Synodontis polystigma
- Conservation status: Least Concern (IUCN 3.1)

Scientific classification
- Kingdom: Animalia
- Phylum: Chordata
- Class: Actinopterygii
- Order: Siluriformes
- Family: Mochokidae
- Genus: Synodontis
- Species: S. polystigma
- Binomial name: Synodontis polystigma Boulenger, 1915

= Synodontis polystigma =

- Genus: Synodontis
- Species: polystigma
- Authority: Boulenger, 1915
- Conservation status: LC

Species of fish

Synodontis polystigma is a species of upside-down catfish that is native to the upper Congo Basin of the Democratic Republic of the Congo and Zambia. It was first described by George Albert Boulenger in 1915. The original specimens were obtained at Lukonzolwa, in Lake Mweru, in what is now the Democratic Republic of the Congo. The species name polystigma is derived from poly, meaning "many" and stigma, meaning "mark or spot", referring to the numerous black spots on the body and fins of the species.

== Description ==
Like all members of the genus Synodontis, S. polystigma has a strong, bony head capsule that extends back as far as the first spine of the dorsal fin. The head contains a distinct narrow, bony, external protrusion called a humeral process. The fish has three pairs of barbels. The maxillary barbels are on located on the upper jaw, and two pairs of mandibular barbels are on the lower jaw. The adipose fin is large and the tail, or caudal fin, is forked.
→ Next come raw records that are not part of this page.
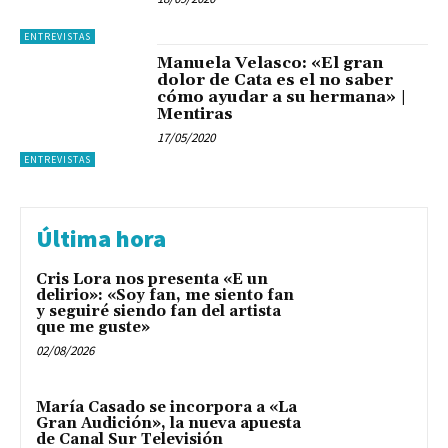
ENTREVISTAS
Manuela Velasco: «El gran
dolor de Cata es el no saber
cómo ayudar a su hermana» |
Mentiras
17/05/2020
ENTREVISTAS
Última hora
Cris Lora nos presenta «E un
delirio»: «Soy fan, me siento fan
y seguiré siendo fan del artista
que me guste»
02/08/2026
María Casado se incorpora a «La
Gran Audición», la nueva apuesta
de Canal Sur Televisión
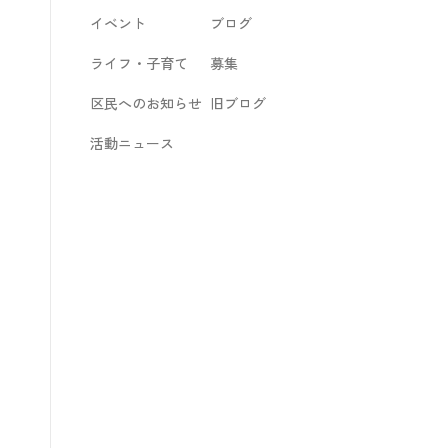
イベント
ブログ
ライフ・子育て
募集
区民へのお知らせ
旧ブログ
活動ニュース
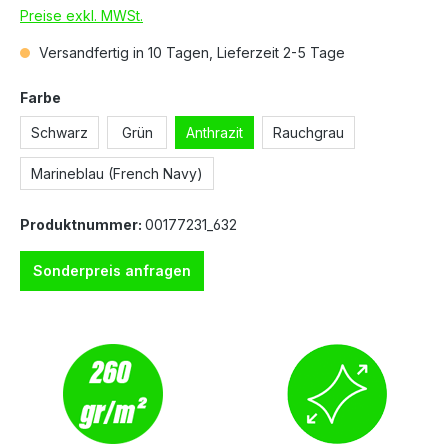
Preise exkl. MWSt.
Versandfertig in 10 Tagen, Lieferzeit 2-5 Tage
Farbe
Schwarz
Grün
Anthrazit
Rauchgrau
Marineblau (French Navy)
Produktnummer:
00177231_632
Sonderpreis anfragen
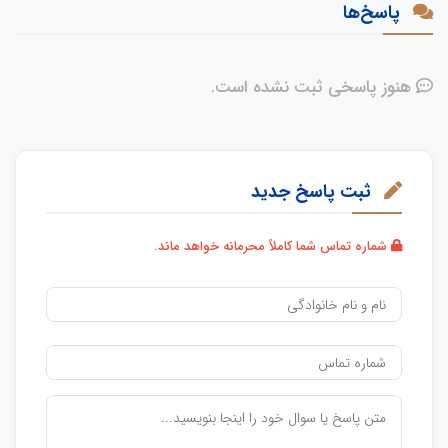
پاسخ‌ها
هنوز پاسخی ثبت نشده است.
ثبت پاسخ جدید
شماره تماس شما کاملاً محرمانه خواهد ماند.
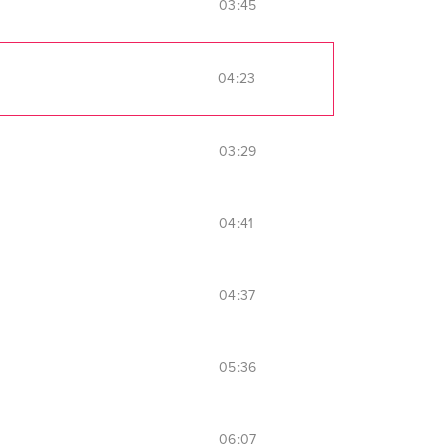
03:45
04:23
03:29
04:41
04:37
05:36
06:07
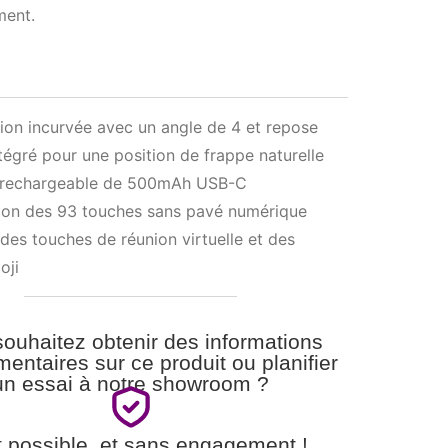
ment.
on incurvée avec un angle de 4 et repose
tégré pour une position de frappe naturelle
e rechargeable de 500mAh USB-C
ion des 93 touches sans pavé numérique
des touches de réunion virtuelle et des
oji
ouhaitez obtenir des informations
entaires sur ce produit ou planifier
un essai à notre showroom ?
t possible, et sans engagement !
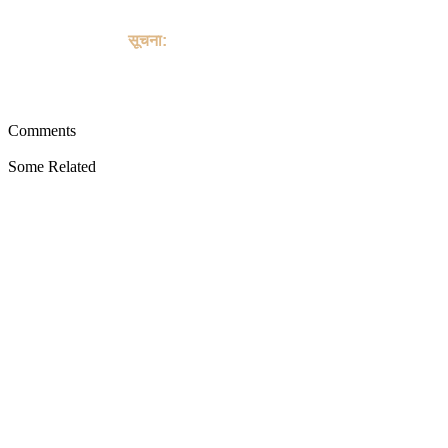
sale of Horse, and does not provide payment, shipping,
guarantee transactions or "buyer protection" for the purchase
or sale of Horse.
सूचना:
यह साइट पालतू जानवरों की खरीद या बिक्री के किसी भी लेन-देन में शामिल
नहीं है, और पालतू जानवरों को खरीदने या बेचने के लिए भुगतान, शिपिंग, गारंटी
लेनदेन या "खरीदार सुरक्षा" प्रदान नहीं करती है।
Comments
Some Related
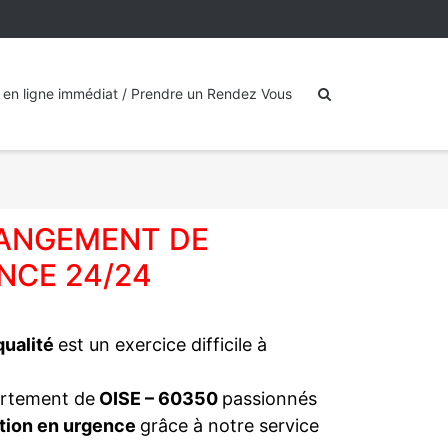
 en ligne immédiat / Prendre un Rendez Vous
HANGEMENT DE
NCE 24/24
 qualité
est un exercice difficile à
artement de
OISE – 60350
passionnés
tion en urgence
grâce à notre service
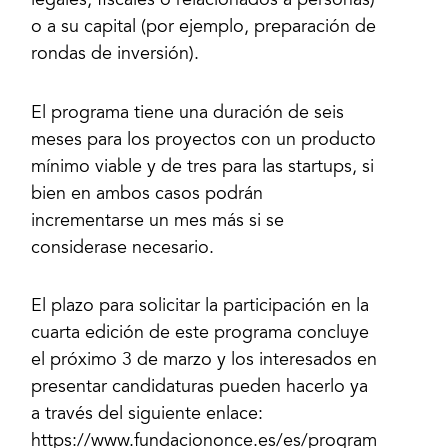
legales, fiscales o relacionados a personas)
o a su capital (por ejemplo, preparación de
El programa tiene una duración de seis
meses para los proyectos con un producto
mínimo viable y de tres para las startups, si
bien en ambos casos podrán
incrementarse un mes más si se
El plazo para solicitar la participación en la
cuarta edición de este programa concluye
el próximo 3 de marzo y los interesados en
presentar candidaturas pueden hacerlo ya
a través del siguiente enlace:
https://www.fundaciononce.es/es/program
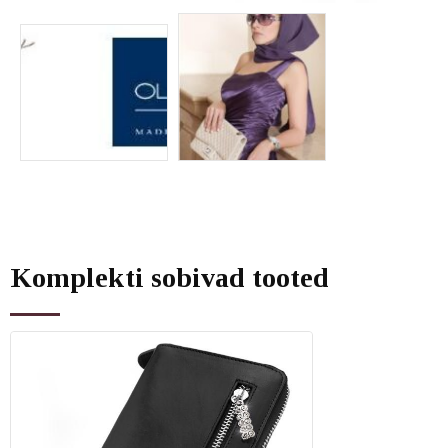
Komplekti sobivad tooted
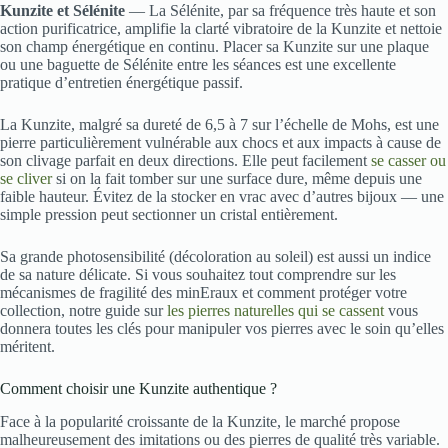
Kunzite et Sélénite
— La Sélénite, par sa fréquence très haute et son
action purificatrice, amplifie la clarté vibratoire de la Kunzite et nettoie
son champ énergétique en continu. Placer sa Kunzite sur une plaque
ou une baguette de Sélénite entre les séances est une excellente
pratique d’entretien énergétique passif.
La Kunzite, malgré sa dureté de 6,5 à 7 sur l’échelle de Mohs, est une
pierre particulièrement vulnérable aux chocs et aux impacts à cause de
son clivage parfait en deux directions. Elle peut facilement
se casser ou
se cliver
si on la fait tomber sur une surface dure, même depuis une
faible hauteur. Évitez de la stocker en vrac avec d’autres bijoux — une
simple pression peut sectionner un cristal entièrement.
Sa grande photosensibilité (décoloration au soleil) est aussi un indice
de sa nature délicate. Si vous souhaitez tout comprendre sur les
mécanismes de fragilité des minEraux et comment protéger votre
collection, notre guide sur
les pierres naturelles qui se cassent
vous
donnera toutes les clés pour manipuler vos pierres avec le soin qu’elles
méritent.
Comment choisir une Kunzite authentique ?
Face à la popularité croissante de la Kunzite, le marché propose
malheureusement des imitations ou des pierres de qualité très variable.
The front edges of the dorsal fins and the pectoral fins are hardened into stiff spines. These spines can be raised into position at right angles to the body and locked into position for defensive purposes. The ability to lock the spines into place comes from several small bones attached to the spine, and once raised, the spines cannot be folded down by exerting pressure on the tip.

The fish has a structure called a premaxillary toothpad, which is located on the very front of the upper jaw of the mouth. This structure contains several rows of short, chisel-shaped teeth. On the lower jaw, or mandible, the teeth are attached to flexible, stalk-like structures and described as "s-shaped" or "hooked".

The maximum total length of the species is 24.5 cm. Generally, females in the genus Synodontis tend to be slightly larger than males of the same age.

==Habitat and behavior==
In the wild, the species occurs in the Luapula-Mweru River system. It is harvested for human consumption. The species faces threats from overfishing. As a whole, species of Synodontis are omnivores, consuming insect larvae, algae, gastropods, bivalves, sponges, crustaceans, and the eggs of other fishes. The reproductive habits of most of the species of Synodontis are not known, beyond some instances of obtaining egg counts from gravid females. Spawning likely occurs during the flooding season between July and October, and pairs swim in unison during spawning. The growth rate is rapid in the first year, then slows down as the fish age.